Document excerpt:
+ + + +
Corridos and Trokas at Thunderhill

Corridos and Trokas at Thunderhill

Motorsports News by David Vodden

Thunderhill will try something new this weekend with trucks and music on the big skid pad. Called “Corridos and Trokas”, the show targets the Mexican-American community and promises to be an education for all involved. Look for some major economic impacts starting Friday and ending Sunday afternoon. Not since the remarkably successful “Light Festivals” has Thunderhill been able to bring so many new tourists to the area to enjoy our town and the fun provided by the independent promoters. There is a $35 per person admission fee to get in.  The rest of the park will host Porsche Club races on the three-mile track and a Reno Region SCCA event on the two-mile track. There is always something happening at Thunderhill Park which is easy to see if you go to www.thunderhill.com and check out the 365 day calendar.

No NASCAR last weekend but the Indy Car Race at Road America in Wisconsin was great entertainment. If you missed it you can go to your PEACOCK application and check it out or GOGGLE You Tube and look at the highlights. Alex Palou won the race in the closing laps over Californian Colton Herta. The second-generation kid dominated the race but fell victim to a late race strategy that left him short on fuel and power allowing Palou to zoom past to score his fourth win of the year and third a row. Palou is from Spain and is leading the American Indy Car point championship by a whopping 74 points. He drives for Chip Ganassi whose success in the series has improved greatly since he abandoned his NASCAR Cup program. Ganassi accepted an offer to buy his two-car NASCAR team that he could not refuse. That offer came from former Chico State student Justin Marks. Indy 500 winner Josef Newgarden took second with Pato O’ Ward third and Scott Dixon fourth. Herta slipped all the way back to fifth and needed a paternal talking to following his team’s failure to call a winning strategy to end the eighth race of the 2023 Indy car season. The reason the race was so good was the intensity of the 26-car field bouncing along, side by side, on the fifteen turn, four-mile road track located next to Elkhart Lake in Plymouth Wisconsin. Lots of side by side racing produced good passing and several off-track adventures for the talented field of open wheel racers. No one was injured in any of the crashes with many drivers able to restart at the back of the field and try again.

It is worth noting that the Indy Car series produced a full field of competitive teams numbering 26 while NASCAR’s top series, CUP, is dwindling down to about the same number of competitive race entries plus about six cars that are best described as just filler. A few years ago, they would be called start and park entries but NASCAR wisely said no more of that. Look for the NASCAR fields in the CUP series to continue to drop. The Indy cars go to Mid-Ohio on the second of July weekend for a double header stint at what is another purpose-built road course in a beautiful American setting.  Thunderhill Park here in Willows is a purpose-built road course in our beautiful northern California setting.
+ + + +
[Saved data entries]
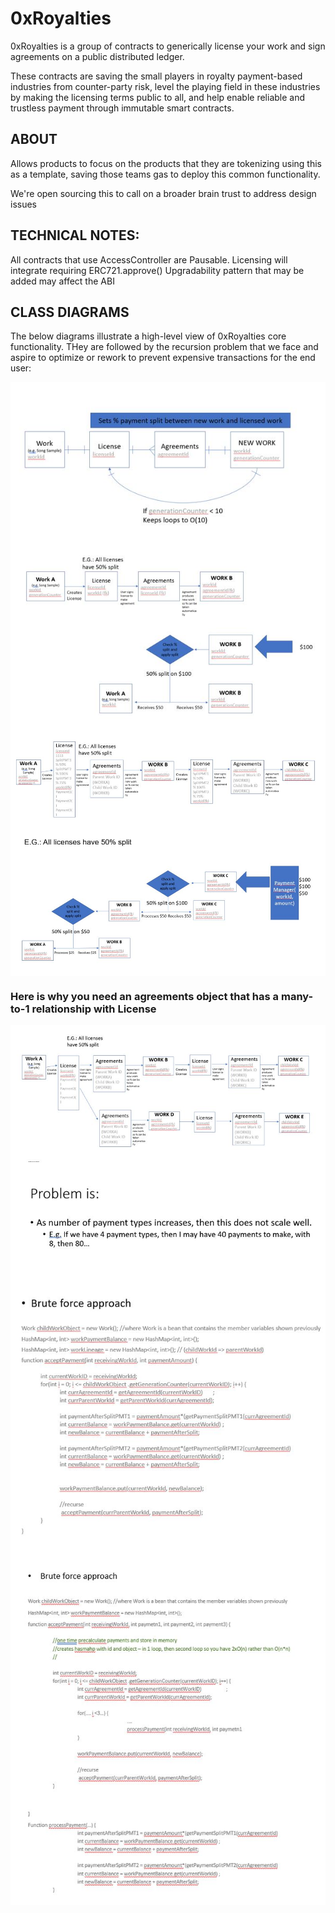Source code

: 
# 0xRoyalties
0xRoyalties is a group of contracts to generically license your work and sign agreements on a public distributed ledger.

These contracts are saving the small players in royalty payment-based industries from counter-party risk, level the playing field in these industries by making the licensing terms public to all, and help enable reliable and trustless payment through immutable smart contracts.


## ABOUT
Allows products to focus on the products that they are tokenizing using this as a template, saving those teams gas to deploy this common functionality.

We're open sourcing this to call on a broader brain trust to address design issues 

## TECHNICAL NOTES:
All contracts that use AccessController are Pausable.
Licensing will integrate requiring ERC721.approve()
Upgradability pattern that may be added may affect the ABI


## CLASS DIAGRAMS
The below diagrams illustrate a high-level view of 0xRoyalties core functionality. THey are followed by the recursion problem that we face and aspire to optimize or rework to prevent expensive transactions for the end user:

<img src="./docs/Class_Diagrams/0xR_CD1.JPG" align="center" />
<img src="./docs/Class_Diagrams/0xR_CD2.JPG" align="center" />
<img src="./docs/Class_Diagrams/0xR_CD3a.JPG" align="center" />
<img src="./docs/Class_Diagrams/0xR_CD3b.JPG" align="center" />

### Here is why you need an agreements object that has a many-to-1 relationship with License

<img src="./docs/Class_Diagrams/0xR_CD4.JPG" align="center" />

<img src="./docs/Recursion_issue_Java_example/rescursion_issue_problem_statement.JPG" align="center" />
<img src="./docs/Recursion_issue_Java_example/rescursion_issue_a.JPG" align="center" />
<img src="./docs/Recursion_issue_Java_example/rescursion_issue_attemptedsolution_1.JPG" align="center" />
+ + + +
What you should do: Please name the driver who won the Indy Car race at Road America, according to the motorsports column.

Task answer: Alex Palou